- **Provided information**:

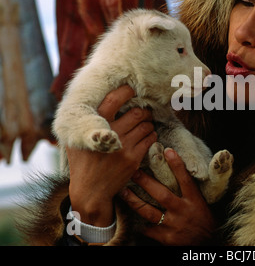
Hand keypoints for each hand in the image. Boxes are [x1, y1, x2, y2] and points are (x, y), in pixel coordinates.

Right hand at [68, 85, 156, 226]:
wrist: (91, 191)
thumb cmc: (83, 163)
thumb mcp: (76, 141)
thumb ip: (84, 123)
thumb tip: (90, 102)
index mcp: (94, 126)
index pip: (113, 100)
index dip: (125, 92)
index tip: (132, 90)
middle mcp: (110, 134)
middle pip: (136, 113)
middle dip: (144, 110)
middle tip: (144, 110)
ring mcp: (123, 147)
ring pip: (145, 125)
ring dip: (149, 122)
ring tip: (146, 123)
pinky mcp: (133, 158)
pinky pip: (150, 139)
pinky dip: (151, 134)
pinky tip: (148, 135)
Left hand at [120, 148, 215, 244]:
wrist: (209, 243)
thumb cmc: (204, 219)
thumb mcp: (201, 202)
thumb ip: (190, 190)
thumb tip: (178, 169)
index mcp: (194, 200)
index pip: (185, 179)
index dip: (177, 165)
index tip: (168, 151)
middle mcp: (183, 211)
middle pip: (162, 194)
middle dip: (146, 182)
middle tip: (134, 171)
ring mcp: (174, 225)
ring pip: (150, 212)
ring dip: (135, 201)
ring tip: (124, 191)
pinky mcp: (167, 238)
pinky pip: (149, 229)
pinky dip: (140, 223)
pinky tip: (130, 216)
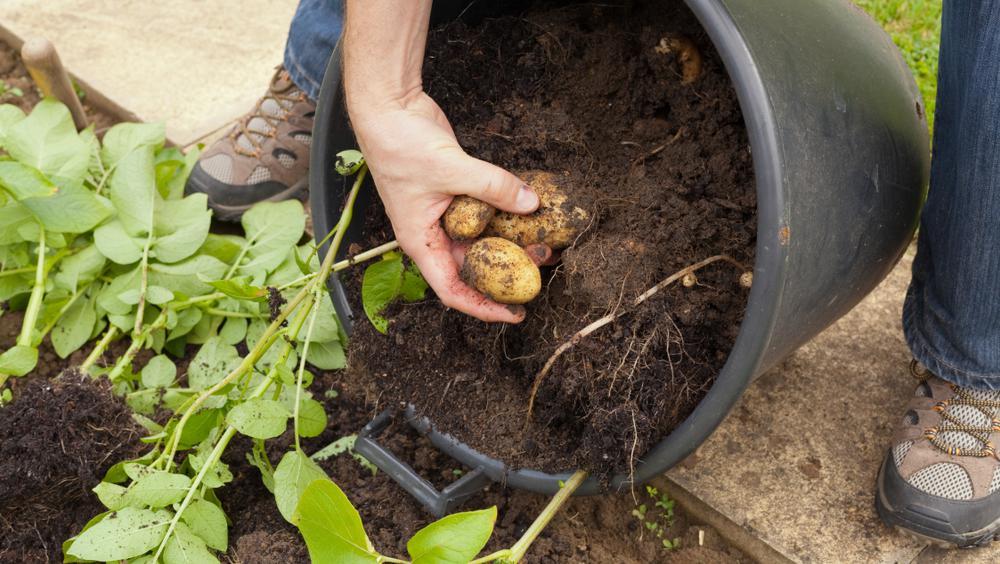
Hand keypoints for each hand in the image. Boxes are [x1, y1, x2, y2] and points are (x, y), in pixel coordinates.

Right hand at [350, 90, 541, 322]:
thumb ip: (494, 187)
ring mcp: (444, 214)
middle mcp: (433, 234)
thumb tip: (531, 204)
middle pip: (472, 267)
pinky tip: (528, 213)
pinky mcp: (456, 193)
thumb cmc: (400, 145)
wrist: (388, 108)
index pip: (453, 290)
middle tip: (541, 271)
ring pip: (481, 240)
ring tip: (542, 244)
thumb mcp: (451, 168)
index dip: (484, 307)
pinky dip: (504, 214)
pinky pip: (484, 213)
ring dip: (509, 243)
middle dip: (506, 274)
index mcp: (422, 242)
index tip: (514, 314)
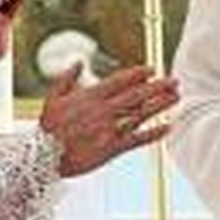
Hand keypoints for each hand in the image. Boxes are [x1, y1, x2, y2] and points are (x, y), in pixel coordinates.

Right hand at [39, 63, 178, 176]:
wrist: (43, 158)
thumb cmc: (48, 128)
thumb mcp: (53, 98)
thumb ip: (67, 78)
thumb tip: (78, 61)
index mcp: (90, 97)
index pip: (120, 81)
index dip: (138, 74)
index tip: (152, 70)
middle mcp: (104, 111)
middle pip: (137, 95)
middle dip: (158, 87)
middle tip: (175, 80)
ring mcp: (110, 129)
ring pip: (141, 114)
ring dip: (161, 105)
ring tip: (176, 97)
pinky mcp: (113, 148)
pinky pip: (138, 139)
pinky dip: (154, 133)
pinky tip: (168, 127)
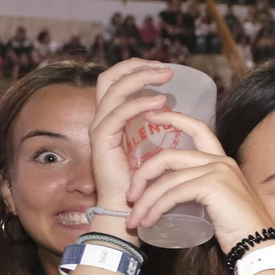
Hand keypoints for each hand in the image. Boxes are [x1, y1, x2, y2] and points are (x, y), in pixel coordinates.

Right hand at [88, 59, 177, 210]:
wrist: (130, 207)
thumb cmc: (145, 179)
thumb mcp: (151, 145)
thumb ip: (155, 126)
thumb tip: (175, 108)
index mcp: (112, 118)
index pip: (116, 82)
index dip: (135, 69)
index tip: (162, 67)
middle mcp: (101, 119)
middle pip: (109, 79)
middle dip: (136, 67)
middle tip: (164, 67)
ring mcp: (99, 129)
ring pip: (114, 91)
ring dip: (141, 79)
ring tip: (166, 76)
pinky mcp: (102, 141)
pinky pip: (119, 114)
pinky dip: (139, 104)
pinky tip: (160, 102)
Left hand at [124, 110, 274, 253]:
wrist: (259, 245)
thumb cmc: (239, 229)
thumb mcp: (218, 201)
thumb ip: (200, 188)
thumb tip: (172, 192)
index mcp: (222, 161)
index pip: (198, 129)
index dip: (173, 118)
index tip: (150, 115)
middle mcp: (220, 161)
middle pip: (168, 156)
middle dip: (142, 175)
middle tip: (130, 196)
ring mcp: (217, 171)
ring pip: (166, 179)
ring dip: (145, 201)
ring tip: (135, 219)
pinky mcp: (212, 185)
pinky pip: (173, 193)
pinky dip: (156, 208)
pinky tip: (149, 220)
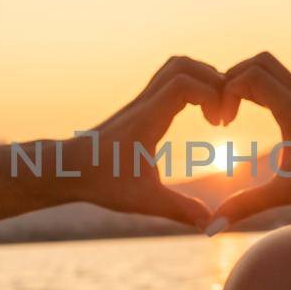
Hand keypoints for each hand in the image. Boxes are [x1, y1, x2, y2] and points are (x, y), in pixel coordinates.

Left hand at [63, 56, 227, 230]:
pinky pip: (171, 78)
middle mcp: (146, 102)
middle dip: (213, 81)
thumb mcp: (144, 200)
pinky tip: (199, 115)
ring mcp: (142, 100)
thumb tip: (211, 225)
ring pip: (176, 66)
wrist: (69, 168)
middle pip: (184, 64)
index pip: (184, 83)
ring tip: (214, 112)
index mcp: (148, 118)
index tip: (219, 123)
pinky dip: (192, 85)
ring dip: (203, 79)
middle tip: (222, 114)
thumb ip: (180, 210)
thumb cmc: (102, 182)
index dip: (211, 95)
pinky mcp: (141, 106)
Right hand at [210, 52, 290, 228]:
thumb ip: (246, 206)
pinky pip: (277, 80)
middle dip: (232, 78)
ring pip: (269, 66)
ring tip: (229, 112)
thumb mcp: (287, 194)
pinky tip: (246, 114)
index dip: (227, 91)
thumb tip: (210, 228)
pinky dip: (256, 87)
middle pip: (259, 61)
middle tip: (221, 111)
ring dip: (243, 81)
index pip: (252, 75)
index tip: (222, 123)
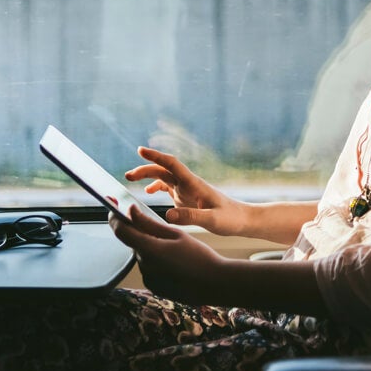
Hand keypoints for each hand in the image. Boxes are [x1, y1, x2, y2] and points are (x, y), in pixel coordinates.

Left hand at [109, 206, 225, 304]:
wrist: (215, 284)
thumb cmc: (199, 256)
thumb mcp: (176, 234)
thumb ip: (149, 223)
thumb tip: (131, 211)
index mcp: (150, 250)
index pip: (121, 232)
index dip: (115, 220)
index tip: (115, 211)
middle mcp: (145, 267)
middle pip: (135, 244)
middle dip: (142, 235)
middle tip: (162, 231)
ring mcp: (149, 279)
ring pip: (143, 257)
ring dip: (151, 249)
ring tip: (176, 251)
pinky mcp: (154, 287)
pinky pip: (150, 270)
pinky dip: (157, 263)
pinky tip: (176, 263)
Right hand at [125, 147, 248, 234]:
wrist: (243, 220)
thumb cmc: (231, 219)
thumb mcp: (212, 220)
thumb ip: (191, 217)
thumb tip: (168, 215)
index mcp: (194, 184)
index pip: (172, 164)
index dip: (156, 156)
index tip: (140, 150)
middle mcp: (188, 184)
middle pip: (163, 170)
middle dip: (145, 169)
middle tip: (127, 175)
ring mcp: (187, 190)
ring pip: (163, 177)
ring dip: (147, 176)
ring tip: (130, 179)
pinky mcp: (187, 198)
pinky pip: (167, 188)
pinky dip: (155, 187)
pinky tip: (148, 193)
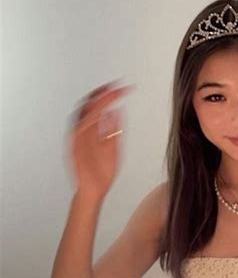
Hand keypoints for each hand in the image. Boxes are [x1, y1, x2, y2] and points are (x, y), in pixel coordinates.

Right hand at [69, 81, 133, 200]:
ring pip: (83, 115)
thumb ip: (114, 130)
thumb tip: (118, 110)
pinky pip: (79, 131)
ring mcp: (79, 140)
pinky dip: (88, 121)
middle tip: (115, 86)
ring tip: (108, 95)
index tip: (122, 88)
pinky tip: (99, 114)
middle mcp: (84, 133)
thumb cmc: (102, 173)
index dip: (110, 96)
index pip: (100, 108)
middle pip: (89, 107)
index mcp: (93, 132)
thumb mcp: (114, 148)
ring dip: (95, 104)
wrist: (95, 191)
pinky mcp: (75, 149)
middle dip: (101, 95)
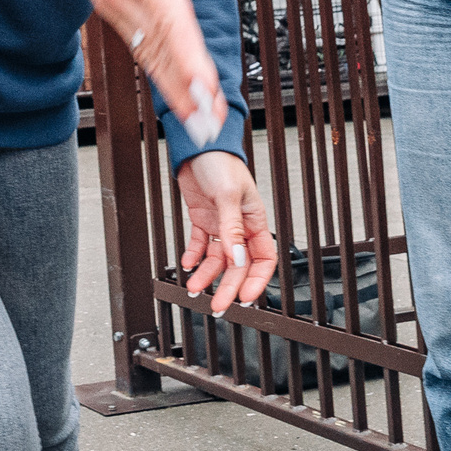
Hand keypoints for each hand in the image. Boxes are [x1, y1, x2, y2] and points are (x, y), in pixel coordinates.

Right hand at [17, 0, 258, 143]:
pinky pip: (140, 48)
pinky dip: (161, 74)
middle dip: (184, 91)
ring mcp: (111, 5)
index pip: (168, 19)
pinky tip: (181, 94)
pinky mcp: (109, 11)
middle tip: (210, 126)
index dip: (187, 56)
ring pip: (148, 56)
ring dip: (175, 91)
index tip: (204, 87)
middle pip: (157, 50)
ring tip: (203, 122)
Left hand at [176, 151, 274, 313]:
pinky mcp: (202, 219)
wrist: (196, 146)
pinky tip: (187, 264)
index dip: (256, 280)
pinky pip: (200, 244)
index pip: (262, 259)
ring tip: (195, 287)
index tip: (246, 297)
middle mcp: (239, 226)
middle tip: (218, 305)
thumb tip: (238, 258)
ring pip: (217, 258)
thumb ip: (232, 228)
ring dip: (206, 274)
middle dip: (228, 286)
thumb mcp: (228, 194)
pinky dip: (193, 256)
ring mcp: (220, 224)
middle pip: (237, 265)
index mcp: (254, 220)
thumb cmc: (220, 162)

- **Your task**:
Here the job is to copy the listing above word for word, starting at the line with "index pip: (120, 81)" and ending at the line with "ring tip: (166, 76)", and to leave out the pictures.

- **Output for this task**:
index pip: (120, 81)
index dip: (138, 74)
index tip: (152, 70)
middle mcp: (104, 111)
middle pip: (137, 95)
middle dip: (158, 87)
middle tip: (175, 80)
ring mcp: (110, 129)
ring pip: (141, 114)
ring dip: (161, 105)
ring tip: (176, 97)
pinky mcp: (113, 148)
pinky pip: (138, 139)
pinky dip: (154, 133)
pinky tip: (168, 127)
Hand keypoints for each hand in the image. Boxes are [x1, y1, x2, y2] and points are (x, y), in pixel coordinates.

Right hand at [88, 59, 177, 210]:
wrist: (130, 207)
thumb cmc: (145, 179)
thumb mcp: (151, 145)
thumb ip: (155, 126)
thumb tip: (175, 108)
index mcp: (112, 118)
index pip: (116, 82)
index dip: (135, 69)
index tip: (162, 67)
middle mcp: (101, 119)
middle pip: (109, 79)
middle dip: (136, 67)
middle tip: (164, 67)
ring mcp: (99, 129)
ring pip: (114, 91)
ring dip: (141, 79)
ring tip: (166, 76)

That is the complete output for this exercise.